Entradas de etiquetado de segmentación
——

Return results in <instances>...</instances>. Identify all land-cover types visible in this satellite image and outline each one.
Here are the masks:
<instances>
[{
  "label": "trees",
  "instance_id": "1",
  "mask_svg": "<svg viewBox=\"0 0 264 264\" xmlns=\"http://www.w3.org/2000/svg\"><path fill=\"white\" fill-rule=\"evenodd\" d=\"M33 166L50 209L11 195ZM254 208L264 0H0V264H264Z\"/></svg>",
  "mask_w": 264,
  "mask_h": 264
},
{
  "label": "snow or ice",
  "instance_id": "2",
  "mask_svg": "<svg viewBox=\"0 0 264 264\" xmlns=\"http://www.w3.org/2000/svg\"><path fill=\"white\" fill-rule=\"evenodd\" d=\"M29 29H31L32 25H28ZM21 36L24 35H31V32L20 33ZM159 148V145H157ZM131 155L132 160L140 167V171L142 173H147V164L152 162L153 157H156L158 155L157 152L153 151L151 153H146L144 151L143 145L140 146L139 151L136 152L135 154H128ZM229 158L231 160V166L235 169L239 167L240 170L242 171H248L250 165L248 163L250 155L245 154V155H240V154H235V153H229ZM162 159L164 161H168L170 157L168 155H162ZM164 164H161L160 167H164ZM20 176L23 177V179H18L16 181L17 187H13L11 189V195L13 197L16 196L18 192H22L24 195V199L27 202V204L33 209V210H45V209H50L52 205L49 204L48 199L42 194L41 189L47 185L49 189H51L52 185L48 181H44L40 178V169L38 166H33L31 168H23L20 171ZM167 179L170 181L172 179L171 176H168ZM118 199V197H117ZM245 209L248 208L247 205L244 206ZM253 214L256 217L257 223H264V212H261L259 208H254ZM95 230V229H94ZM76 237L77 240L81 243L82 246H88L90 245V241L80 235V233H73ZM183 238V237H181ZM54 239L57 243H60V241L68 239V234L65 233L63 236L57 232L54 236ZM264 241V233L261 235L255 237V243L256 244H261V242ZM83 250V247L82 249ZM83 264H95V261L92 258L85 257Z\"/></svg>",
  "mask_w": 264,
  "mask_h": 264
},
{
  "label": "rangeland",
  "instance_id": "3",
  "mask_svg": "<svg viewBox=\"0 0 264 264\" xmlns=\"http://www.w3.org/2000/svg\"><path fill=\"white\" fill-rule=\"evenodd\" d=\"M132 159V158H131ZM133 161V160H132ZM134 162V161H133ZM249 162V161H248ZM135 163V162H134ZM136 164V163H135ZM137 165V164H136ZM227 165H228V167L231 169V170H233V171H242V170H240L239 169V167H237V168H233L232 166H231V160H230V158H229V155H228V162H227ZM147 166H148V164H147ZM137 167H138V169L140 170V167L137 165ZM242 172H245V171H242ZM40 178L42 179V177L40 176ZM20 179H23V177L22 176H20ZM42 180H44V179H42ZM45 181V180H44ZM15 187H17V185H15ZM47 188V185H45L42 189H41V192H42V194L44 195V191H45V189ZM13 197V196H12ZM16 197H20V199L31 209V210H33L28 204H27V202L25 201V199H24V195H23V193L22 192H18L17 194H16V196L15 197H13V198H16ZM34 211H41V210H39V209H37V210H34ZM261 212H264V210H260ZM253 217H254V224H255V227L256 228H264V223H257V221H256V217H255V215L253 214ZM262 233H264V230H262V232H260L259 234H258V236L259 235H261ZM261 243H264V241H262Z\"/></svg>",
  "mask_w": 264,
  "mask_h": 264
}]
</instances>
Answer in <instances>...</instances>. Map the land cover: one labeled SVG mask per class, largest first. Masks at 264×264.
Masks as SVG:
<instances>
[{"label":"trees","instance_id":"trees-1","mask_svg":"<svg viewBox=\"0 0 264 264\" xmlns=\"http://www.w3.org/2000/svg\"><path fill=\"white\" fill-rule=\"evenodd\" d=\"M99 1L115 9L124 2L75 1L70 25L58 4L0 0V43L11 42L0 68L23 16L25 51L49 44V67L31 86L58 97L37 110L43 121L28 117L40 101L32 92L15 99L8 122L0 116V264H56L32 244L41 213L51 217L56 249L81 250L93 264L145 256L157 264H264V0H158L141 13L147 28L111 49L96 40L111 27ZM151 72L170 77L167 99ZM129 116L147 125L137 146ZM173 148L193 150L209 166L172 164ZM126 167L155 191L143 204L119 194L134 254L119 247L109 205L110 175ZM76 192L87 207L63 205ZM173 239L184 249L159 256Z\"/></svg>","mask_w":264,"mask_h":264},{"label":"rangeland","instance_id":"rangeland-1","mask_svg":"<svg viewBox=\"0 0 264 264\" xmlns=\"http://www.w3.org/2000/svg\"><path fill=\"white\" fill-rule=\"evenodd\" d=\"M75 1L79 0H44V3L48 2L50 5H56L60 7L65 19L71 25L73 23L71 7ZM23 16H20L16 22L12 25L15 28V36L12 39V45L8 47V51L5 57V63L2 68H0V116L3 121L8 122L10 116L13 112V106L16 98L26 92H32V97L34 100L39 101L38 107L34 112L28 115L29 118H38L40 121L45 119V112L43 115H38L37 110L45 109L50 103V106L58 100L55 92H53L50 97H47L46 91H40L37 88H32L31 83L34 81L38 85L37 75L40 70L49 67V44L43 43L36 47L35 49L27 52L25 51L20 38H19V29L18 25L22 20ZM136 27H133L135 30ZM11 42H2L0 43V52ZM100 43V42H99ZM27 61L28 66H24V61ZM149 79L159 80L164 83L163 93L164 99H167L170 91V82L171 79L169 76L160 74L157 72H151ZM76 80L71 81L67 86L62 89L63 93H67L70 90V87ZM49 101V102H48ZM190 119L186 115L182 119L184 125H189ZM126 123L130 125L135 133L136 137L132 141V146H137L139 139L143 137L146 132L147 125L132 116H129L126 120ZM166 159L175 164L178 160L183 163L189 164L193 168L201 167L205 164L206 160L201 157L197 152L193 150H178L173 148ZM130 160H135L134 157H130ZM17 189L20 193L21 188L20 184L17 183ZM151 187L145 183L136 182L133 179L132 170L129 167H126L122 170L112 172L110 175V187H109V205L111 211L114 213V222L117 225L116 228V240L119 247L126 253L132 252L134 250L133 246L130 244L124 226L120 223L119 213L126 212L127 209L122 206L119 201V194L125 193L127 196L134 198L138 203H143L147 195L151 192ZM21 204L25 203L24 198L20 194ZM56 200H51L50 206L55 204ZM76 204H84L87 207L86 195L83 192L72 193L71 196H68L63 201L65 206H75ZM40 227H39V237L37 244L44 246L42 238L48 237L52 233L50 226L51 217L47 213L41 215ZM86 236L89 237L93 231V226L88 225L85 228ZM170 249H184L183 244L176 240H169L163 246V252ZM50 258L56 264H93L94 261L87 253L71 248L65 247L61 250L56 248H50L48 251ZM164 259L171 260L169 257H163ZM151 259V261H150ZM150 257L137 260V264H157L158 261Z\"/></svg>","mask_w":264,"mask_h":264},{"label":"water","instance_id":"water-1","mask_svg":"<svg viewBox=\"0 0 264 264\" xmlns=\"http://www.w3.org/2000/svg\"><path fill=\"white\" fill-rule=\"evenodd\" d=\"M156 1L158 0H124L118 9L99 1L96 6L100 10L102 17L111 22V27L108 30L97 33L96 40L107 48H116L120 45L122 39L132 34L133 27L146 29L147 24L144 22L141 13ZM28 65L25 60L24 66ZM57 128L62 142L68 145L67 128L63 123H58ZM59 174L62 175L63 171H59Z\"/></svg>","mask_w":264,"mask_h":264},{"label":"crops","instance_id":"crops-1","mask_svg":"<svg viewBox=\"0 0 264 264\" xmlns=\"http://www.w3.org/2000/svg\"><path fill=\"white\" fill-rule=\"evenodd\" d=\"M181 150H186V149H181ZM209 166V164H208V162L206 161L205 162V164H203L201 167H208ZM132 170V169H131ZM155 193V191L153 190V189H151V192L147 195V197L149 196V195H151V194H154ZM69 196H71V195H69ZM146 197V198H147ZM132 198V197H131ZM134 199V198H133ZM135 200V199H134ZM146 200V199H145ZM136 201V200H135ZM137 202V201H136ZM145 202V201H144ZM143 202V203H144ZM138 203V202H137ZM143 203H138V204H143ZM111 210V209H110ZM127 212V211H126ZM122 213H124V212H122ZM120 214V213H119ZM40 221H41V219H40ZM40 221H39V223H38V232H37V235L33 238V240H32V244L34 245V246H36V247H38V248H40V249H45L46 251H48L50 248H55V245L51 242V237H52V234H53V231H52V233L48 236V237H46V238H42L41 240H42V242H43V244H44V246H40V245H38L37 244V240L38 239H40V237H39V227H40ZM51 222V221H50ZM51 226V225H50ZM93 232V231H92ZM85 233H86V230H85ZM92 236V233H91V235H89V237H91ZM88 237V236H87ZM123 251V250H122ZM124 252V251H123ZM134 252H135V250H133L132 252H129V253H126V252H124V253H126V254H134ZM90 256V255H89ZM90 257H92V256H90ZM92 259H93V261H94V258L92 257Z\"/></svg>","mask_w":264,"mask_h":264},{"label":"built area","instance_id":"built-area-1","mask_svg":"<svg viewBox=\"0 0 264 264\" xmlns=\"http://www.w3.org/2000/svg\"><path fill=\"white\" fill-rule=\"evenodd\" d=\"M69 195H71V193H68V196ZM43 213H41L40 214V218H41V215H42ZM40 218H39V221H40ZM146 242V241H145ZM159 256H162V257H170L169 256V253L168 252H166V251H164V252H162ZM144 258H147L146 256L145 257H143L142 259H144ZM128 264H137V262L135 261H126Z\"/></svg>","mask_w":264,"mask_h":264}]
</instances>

——

OBJETIVO: Indica cuántas líneas del material anterior contienen la cadena "cover", teniendo en cuenta mayúsculas y minúsculas. Responde solo con el número.

SOLUCIÓN: 2